JACIII Vol.22 No.1 pp. 141-146
doi: 10.20965/jaciii.2018.p0141


3D Face Recognition Based on Regional Shape Maps

Xiaoni Wang

School of Applied Science, Beijing Information Science and Technology University
No. 12, Qing He Xiao Ying East Road, Haidian District, Beijing, P. R. China

April 21, 2017
November 14, 2017
January 20, 2018
3D face recognition, regional shape map, iterative closest shape point, corresponding point

This study proposes an iterative closest shape point (ICSP) registration method based on regional shape maps for 3D face recognition. A neutral expression image randomly selected from a face database is considered as the reference face.
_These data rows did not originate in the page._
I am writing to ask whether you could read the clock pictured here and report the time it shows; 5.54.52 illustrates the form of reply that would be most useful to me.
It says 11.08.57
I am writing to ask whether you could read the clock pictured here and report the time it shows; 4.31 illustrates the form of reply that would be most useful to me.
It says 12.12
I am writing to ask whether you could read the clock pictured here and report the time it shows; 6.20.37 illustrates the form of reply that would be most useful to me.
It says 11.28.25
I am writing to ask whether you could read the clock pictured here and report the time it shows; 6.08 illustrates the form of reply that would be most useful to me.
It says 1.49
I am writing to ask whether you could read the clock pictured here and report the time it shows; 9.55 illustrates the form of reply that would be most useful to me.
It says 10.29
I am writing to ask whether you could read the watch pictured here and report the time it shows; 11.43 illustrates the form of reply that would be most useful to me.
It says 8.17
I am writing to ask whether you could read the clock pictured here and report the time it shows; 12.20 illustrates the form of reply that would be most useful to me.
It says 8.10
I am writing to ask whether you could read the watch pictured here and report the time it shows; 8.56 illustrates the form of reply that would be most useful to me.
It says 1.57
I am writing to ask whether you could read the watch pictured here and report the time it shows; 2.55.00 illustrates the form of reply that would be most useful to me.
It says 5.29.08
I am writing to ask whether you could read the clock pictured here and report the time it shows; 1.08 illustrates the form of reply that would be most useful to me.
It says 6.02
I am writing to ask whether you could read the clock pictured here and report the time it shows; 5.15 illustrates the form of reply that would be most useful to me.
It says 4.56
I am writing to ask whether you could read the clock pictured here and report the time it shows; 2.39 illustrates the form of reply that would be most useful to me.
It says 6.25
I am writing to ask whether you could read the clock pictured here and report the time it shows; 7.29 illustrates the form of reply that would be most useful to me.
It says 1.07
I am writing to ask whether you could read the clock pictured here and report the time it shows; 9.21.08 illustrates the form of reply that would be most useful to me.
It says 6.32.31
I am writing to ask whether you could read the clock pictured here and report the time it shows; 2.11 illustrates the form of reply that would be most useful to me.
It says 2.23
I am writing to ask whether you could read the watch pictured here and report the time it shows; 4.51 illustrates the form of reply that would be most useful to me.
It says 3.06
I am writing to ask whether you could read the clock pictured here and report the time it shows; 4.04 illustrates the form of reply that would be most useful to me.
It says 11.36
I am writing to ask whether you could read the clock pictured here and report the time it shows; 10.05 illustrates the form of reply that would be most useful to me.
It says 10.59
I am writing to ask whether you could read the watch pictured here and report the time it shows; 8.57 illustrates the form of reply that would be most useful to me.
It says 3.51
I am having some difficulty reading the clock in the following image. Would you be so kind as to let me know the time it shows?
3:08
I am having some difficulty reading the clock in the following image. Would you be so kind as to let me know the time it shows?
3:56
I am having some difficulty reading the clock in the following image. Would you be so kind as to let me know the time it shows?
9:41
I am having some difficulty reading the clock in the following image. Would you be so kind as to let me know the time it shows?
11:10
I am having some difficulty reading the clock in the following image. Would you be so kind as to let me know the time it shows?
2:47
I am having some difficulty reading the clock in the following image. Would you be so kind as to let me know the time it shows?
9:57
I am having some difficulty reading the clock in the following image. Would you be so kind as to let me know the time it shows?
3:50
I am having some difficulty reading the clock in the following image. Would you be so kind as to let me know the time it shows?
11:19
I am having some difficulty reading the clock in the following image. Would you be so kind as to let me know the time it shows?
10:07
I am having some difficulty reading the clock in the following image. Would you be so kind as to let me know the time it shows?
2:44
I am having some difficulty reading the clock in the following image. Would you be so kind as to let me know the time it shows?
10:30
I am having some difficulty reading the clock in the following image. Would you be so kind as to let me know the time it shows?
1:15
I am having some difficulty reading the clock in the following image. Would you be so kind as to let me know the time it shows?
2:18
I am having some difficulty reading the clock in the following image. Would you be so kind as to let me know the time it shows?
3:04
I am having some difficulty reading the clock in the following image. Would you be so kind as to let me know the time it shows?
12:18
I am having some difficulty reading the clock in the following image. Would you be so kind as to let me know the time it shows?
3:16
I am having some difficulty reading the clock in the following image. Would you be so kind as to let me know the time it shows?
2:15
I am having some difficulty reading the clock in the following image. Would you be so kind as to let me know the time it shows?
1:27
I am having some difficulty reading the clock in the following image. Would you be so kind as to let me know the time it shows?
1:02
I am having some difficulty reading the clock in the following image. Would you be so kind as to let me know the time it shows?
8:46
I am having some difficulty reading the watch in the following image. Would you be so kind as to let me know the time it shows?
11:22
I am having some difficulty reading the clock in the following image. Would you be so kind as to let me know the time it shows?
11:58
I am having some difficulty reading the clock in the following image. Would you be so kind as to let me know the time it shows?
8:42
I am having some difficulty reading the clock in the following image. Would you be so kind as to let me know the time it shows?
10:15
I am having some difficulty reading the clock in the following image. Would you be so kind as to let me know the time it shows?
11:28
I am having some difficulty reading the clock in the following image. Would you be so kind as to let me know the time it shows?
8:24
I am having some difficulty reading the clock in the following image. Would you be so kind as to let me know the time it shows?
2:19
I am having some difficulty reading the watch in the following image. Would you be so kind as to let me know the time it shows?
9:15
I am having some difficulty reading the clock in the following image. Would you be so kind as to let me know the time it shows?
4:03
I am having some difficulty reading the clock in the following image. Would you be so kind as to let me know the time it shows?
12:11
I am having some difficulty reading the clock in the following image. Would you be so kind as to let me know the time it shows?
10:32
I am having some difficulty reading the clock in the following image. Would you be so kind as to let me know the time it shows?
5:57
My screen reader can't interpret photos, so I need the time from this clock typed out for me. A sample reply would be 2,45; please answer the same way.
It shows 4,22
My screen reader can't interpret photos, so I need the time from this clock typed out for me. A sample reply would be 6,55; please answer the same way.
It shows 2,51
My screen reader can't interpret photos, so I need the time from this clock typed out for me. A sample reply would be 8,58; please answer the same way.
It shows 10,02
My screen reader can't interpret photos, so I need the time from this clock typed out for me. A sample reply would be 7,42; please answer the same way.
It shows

The point-to-point correspondences between the input face and the reference face are achieved by constructing the points’ regional shape maps. The distance between corresponding point pairs is then minimized by iterating through the correspondence findings and coordinate transformations. The vectors composed of the closest shape points obtained in the last iteration are regarded as the feature vectors of the input face. These 3D face feature vectors are finally used for both training and recognition using the Fisherface method. Experiments are conducted using the 3D face database maintained by the Chinese Academy of Science Institute of Automation (CASIA). The results show that the proposed method can effectively improve 3D face recognition performance.

Cite this article as:
X. Wang, “3D Face Recognition Based on Regional Shape Maps,” J. Adv. Comput. Intell. Intell. Inform., Vol.22 No.1, pp. 141-146, 2018.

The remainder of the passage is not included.